═════ Data for the task ═════
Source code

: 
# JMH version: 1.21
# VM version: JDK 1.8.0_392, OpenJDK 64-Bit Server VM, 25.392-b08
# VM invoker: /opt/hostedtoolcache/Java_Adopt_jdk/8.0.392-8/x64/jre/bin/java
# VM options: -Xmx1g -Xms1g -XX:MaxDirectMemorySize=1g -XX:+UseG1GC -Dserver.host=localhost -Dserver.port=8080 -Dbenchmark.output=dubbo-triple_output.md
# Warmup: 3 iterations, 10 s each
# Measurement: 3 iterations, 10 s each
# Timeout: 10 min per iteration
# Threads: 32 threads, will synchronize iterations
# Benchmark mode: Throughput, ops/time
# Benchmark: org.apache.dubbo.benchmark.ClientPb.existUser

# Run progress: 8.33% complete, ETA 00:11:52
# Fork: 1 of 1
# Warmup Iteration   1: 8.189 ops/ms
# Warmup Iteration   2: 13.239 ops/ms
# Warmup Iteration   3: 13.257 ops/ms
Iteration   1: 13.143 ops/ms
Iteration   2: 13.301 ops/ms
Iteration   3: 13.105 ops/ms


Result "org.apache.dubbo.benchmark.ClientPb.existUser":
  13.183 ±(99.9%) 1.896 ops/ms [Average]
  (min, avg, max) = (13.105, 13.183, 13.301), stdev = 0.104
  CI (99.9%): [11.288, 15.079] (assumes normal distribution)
═════
Directions: Copy out each line of the records that contains the word "iterations".

Solution:
# Warmup: 3 iterations, 10 s each
# Measurement: 3 iterations, 10 s each
# Threads: 32 threads, will synchronize iterations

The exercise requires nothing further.